◆ Your task
Once you find a line containing the word "stains" in the entries below, copy it.

◆ Data for review
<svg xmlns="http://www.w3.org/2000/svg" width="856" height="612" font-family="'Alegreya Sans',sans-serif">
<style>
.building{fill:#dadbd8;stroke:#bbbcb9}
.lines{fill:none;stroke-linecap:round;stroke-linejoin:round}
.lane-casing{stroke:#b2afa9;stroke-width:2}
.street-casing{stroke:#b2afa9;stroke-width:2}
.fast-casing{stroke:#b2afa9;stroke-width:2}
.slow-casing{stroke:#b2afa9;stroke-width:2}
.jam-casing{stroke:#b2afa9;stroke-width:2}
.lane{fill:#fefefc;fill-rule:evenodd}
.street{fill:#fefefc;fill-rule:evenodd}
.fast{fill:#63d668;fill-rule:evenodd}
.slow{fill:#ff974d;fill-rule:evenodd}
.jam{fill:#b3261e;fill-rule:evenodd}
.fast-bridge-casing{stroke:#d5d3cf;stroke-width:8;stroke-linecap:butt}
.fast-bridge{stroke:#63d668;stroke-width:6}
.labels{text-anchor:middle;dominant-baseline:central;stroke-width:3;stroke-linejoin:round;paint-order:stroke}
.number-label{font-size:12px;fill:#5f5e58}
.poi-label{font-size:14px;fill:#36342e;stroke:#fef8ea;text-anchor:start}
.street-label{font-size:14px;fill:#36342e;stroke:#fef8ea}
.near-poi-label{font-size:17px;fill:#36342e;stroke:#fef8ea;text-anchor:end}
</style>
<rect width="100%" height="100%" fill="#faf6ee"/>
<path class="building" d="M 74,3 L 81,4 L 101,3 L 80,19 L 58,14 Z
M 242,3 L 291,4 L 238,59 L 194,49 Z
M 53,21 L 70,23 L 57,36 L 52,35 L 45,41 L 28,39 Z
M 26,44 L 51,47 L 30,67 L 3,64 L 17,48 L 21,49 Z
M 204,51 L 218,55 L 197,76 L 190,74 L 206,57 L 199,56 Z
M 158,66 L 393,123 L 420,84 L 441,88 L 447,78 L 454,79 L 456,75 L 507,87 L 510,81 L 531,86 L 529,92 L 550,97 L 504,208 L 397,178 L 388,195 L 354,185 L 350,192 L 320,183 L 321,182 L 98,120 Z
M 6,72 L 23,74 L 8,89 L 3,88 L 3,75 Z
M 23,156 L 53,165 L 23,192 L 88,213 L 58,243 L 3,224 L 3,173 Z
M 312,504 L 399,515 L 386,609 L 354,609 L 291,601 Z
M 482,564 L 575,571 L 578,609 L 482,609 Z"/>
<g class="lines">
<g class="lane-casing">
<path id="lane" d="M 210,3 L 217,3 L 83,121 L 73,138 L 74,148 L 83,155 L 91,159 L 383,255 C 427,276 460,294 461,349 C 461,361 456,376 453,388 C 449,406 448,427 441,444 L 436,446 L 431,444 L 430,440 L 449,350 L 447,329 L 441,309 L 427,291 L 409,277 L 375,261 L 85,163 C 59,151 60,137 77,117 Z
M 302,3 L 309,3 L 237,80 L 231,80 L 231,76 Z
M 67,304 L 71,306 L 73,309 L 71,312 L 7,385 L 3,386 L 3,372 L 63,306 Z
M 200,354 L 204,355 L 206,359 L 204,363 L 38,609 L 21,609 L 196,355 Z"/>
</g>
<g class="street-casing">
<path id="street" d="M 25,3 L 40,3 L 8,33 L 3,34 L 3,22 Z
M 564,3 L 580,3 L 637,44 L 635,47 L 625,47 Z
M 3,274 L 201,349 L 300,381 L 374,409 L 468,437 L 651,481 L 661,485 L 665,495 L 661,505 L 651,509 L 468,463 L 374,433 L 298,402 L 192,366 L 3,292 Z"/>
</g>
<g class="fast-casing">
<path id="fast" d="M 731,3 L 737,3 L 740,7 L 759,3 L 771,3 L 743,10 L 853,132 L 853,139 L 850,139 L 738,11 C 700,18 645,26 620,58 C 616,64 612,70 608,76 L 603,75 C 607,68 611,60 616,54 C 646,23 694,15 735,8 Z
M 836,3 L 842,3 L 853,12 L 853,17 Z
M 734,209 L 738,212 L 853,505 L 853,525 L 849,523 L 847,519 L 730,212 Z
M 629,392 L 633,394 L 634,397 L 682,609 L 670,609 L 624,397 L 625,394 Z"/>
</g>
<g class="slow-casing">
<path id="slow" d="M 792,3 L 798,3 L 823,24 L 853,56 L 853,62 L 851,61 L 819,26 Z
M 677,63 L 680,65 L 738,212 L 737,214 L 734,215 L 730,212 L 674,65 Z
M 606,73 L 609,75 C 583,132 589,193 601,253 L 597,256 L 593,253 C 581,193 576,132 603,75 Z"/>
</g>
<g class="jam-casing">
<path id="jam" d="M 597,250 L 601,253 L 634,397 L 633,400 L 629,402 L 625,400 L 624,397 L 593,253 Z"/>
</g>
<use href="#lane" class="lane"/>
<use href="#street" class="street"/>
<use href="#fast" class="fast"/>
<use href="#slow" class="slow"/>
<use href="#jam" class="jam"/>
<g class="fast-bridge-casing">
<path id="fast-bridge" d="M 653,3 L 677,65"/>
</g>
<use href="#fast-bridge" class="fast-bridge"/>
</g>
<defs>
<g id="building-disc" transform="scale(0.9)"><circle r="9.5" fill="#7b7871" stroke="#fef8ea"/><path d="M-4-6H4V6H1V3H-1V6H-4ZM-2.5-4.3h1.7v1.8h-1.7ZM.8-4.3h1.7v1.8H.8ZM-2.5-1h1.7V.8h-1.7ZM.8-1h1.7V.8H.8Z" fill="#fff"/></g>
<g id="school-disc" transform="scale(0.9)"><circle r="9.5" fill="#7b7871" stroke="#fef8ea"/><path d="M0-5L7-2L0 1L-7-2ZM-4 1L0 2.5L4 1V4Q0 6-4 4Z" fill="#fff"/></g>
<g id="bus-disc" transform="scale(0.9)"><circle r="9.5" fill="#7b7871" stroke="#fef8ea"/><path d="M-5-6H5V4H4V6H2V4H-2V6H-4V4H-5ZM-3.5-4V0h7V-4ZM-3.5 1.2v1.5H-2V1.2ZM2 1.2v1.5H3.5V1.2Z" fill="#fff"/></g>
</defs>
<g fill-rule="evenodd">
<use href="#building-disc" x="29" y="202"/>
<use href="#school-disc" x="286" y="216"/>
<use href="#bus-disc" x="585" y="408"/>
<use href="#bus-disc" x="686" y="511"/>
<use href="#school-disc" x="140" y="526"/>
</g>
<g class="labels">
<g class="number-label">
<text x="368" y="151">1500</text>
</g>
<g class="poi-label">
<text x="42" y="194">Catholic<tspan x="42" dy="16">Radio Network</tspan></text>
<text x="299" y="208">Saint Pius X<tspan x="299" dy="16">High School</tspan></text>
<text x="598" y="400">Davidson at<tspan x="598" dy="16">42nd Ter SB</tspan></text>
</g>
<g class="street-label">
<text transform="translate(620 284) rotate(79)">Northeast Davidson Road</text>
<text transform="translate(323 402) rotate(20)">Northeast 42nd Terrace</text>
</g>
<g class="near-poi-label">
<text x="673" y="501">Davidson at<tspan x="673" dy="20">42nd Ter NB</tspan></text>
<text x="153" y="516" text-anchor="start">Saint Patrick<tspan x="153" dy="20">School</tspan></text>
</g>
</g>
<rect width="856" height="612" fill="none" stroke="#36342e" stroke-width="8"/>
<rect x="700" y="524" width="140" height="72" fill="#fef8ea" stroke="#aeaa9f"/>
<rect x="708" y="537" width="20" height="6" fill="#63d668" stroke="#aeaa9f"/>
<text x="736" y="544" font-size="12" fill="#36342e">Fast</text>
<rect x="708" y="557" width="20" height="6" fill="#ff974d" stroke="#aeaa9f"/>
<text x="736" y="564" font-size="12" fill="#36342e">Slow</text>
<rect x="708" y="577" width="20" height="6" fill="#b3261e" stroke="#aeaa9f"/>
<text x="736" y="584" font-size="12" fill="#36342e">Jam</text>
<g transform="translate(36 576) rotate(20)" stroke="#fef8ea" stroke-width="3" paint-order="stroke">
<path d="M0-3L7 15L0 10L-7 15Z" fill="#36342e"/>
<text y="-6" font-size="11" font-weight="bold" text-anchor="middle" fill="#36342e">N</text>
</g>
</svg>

--

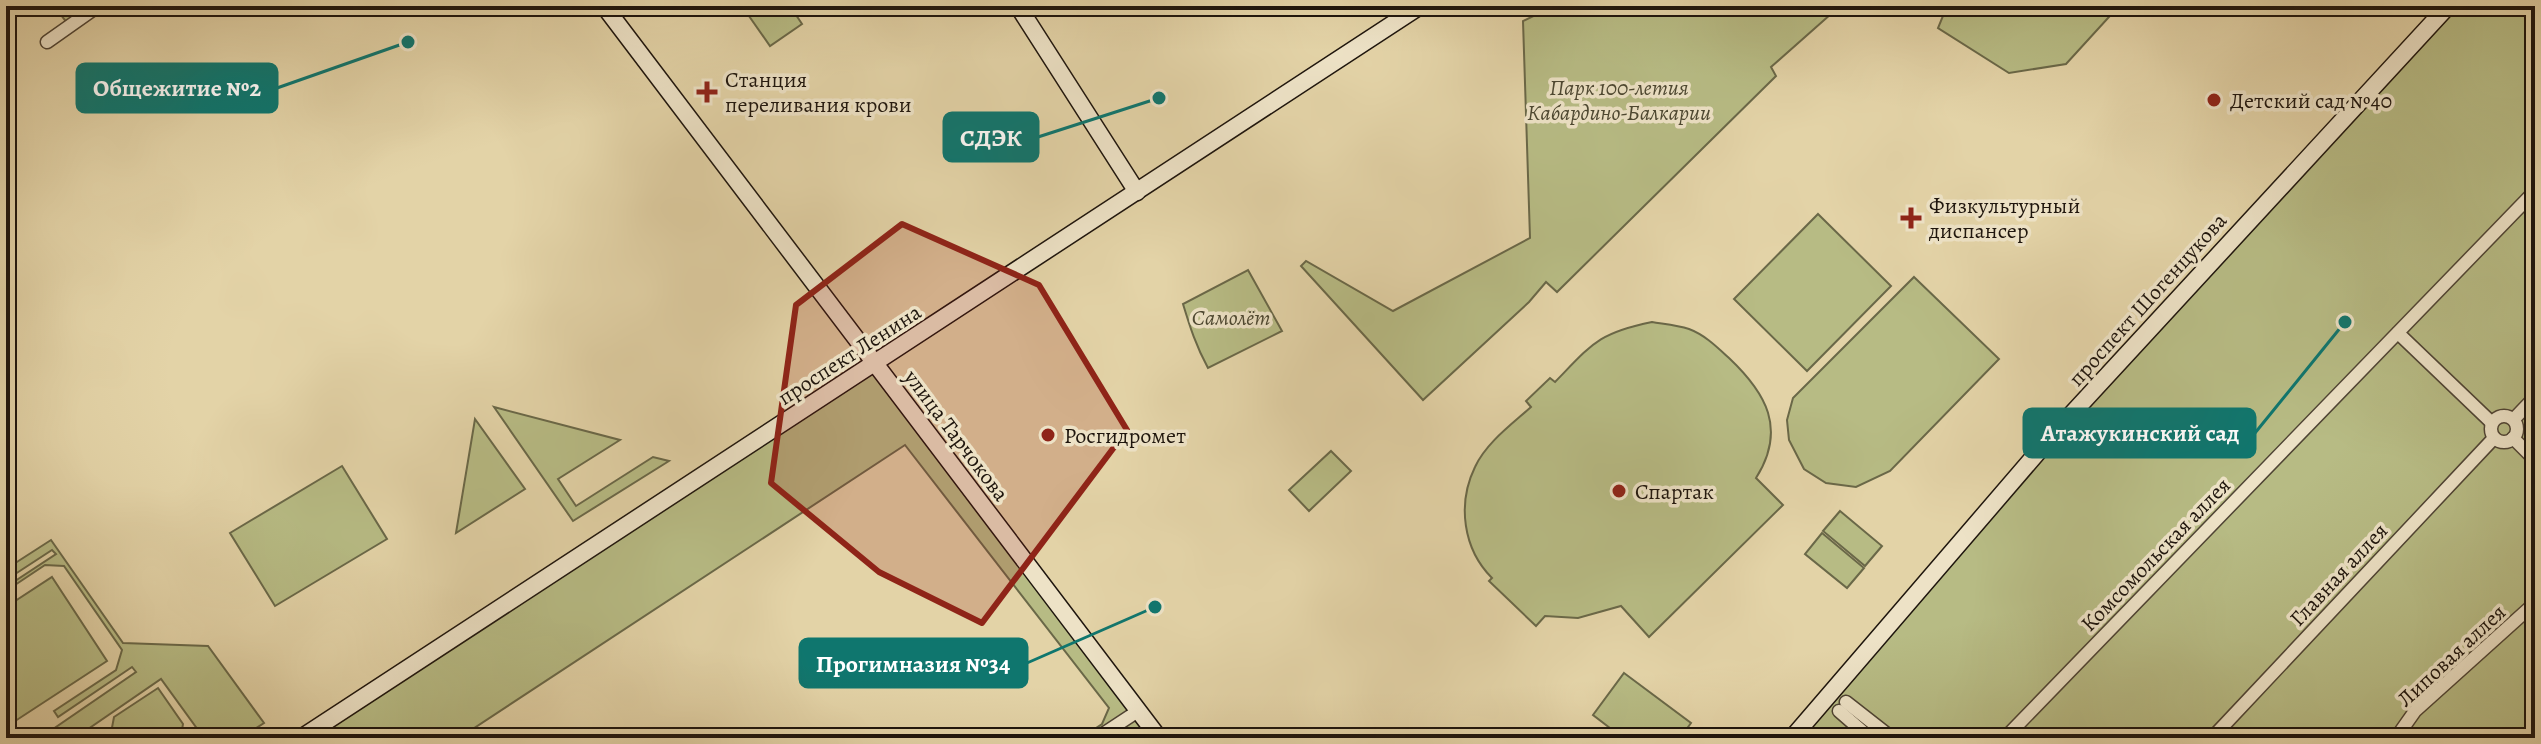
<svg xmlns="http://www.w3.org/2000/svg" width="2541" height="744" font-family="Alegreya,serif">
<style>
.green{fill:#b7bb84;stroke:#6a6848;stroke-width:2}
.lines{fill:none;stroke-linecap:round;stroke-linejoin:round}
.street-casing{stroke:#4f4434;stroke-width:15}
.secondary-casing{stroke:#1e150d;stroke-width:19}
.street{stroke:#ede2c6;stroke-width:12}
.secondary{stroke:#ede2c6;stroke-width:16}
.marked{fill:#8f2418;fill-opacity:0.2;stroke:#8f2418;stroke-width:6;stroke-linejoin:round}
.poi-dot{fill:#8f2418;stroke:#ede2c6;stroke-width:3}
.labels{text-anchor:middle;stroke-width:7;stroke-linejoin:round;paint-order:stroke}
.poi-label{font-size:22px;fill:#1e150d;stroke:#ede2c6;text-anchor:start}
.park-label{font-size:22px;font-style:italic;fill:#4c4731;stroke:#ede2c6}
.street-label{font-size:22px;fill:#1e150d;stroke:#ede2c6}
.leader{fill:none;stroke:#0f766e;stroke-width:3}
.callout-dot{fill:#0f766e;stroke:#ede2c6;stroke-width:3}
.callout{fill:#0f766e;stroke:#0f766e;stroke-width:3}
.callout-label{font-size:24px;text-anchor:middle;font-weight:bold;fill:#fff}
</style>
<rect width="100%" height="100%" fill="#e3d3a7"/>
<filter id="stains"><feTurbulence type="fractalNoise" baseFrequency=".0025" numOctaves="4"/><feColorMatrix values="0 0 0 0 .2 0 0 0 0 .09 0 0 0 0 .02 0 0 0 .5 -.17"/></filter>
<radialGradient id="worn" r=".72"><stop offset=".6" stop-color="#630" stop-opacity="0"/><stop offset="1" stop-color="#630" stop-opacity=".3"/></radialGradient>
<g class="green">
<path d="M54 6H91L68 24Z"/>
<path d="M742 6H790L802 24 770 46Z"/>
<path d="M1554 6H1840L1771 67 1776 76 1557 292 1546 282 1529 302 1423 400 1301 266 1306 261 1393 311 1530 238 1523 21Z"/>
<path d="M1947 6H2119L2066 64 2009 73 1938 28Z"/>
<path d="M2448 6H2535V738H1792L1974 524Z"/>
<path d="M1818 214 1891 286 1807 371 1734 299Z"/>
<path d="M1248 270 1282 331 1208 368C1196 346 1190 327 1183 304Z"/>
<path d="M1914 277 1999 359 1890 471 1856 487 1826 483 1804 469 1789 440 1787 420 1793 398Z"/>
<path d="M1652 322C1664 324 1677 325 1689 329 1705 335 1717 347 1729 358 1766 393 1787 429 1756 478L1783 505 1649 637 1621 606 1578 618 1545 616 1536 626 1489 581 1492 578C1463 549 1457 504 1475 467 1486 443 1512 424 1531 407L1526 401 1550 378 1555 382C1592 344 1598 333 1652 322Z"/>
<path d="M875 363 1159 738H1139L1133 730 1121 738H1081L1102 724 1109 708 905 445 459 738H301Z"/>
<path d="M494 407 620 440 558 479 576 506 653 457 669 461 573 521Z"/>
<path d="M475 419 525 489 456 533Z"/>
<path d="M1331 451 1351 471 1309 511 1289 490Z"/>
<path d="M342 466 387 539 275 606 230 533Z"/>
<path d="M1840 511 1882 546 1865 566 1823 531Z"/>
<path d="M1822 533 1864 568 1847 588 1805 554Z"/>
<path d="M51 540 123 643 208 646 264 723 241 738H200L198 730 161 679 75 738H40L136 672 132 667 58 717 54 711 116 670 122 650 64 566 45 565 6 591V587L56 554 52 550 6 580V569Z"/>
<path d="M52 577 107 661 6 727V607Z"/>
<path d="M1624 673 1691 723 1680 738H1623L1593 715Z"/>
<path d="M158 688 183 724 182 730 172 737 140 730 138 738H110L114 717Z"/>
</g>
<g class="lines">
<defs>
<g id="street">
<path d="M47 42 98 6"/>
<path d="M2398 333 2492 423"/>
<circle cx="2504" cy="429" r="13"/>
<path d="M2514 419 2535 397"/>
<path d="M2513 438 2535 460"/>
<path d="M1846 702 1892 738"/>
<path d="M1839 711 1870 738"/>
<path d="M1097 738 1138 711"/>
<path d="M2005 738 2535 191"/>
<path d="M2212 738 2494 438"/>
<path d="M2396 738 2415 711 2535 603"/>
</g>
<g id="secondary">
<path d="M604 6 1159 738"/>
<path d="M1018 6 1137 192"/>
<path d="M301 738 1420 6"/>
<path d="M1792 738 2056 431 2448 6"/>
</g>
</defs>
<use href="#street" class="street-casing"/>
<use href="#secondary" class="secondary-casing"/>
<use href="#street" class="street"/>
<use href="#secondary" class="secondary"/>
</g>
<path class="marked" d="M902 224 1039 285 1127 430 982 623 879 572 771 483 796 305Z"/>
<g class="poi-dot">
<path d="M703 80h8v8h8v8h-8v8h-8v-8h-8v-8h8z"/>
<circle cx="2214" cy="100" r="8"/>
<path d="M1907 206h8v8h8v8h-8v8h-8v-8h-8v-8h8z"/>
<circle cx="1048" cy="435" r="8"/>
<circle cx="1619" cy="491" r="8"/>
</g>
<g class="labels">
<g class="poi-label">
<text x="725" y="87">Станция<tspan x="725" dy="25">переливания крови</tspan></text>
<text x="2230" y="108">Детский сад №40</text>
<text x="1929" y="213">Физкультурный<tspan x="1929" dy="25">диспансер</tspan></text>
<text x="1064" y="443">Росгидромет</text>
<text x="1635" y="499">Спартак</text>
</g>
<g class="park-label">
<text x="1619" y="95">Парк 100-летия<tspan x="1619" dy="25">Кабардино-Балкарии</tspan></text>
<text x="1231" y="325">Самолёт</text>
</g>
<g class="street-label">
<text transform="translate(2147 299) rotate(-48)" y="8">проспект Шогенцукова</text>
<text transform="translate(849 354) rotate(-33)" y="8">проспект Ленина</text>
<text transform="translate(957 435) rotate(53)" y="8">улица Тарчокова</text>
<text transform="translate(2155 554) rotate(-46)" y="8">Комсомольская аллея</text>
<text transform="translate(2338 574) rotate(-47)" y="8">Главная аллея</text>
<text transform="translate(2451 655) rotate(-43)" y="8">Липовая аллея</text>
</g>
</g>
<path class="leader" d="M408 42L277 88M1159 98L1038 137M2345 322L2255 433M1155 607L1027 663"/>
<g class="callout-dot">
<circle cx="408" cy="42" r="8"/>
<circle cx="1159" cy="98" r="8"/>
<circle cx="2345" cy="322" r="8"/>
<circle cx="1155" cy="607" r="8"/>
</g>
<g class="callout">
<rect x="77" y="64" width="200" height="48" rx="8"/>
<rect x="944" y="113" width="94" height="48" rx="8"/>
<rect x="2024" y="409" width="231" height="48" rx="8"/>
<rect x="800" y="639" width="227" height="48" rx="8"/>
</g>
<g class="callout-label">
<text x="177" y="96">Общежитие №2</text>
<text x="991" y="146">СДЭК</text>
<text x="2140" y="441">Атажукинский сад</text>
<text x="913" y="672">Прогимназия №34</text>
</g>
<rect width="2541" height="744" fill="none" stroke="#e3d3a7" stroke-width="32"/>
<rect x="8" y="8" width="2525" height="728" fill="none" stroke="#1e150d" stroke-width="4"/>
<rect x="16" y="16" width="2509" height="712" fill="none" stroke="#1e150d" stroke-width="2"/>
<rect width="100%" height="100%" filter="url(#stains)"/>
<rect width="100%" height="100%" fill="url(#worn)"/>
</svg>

◆ Answer section
<filter id="stains"><feTurbulence type="fractalNoise" baseFrequency=".0025" numOctaves="4"/><feColorMatrix values="0 0 0 0 .2 0 0 0 0 .09 0 0 0 0 .02 0 0 0 .5 -.17"/></filter>
<rect width="100%" height="100%" filter="url(#stains)"/>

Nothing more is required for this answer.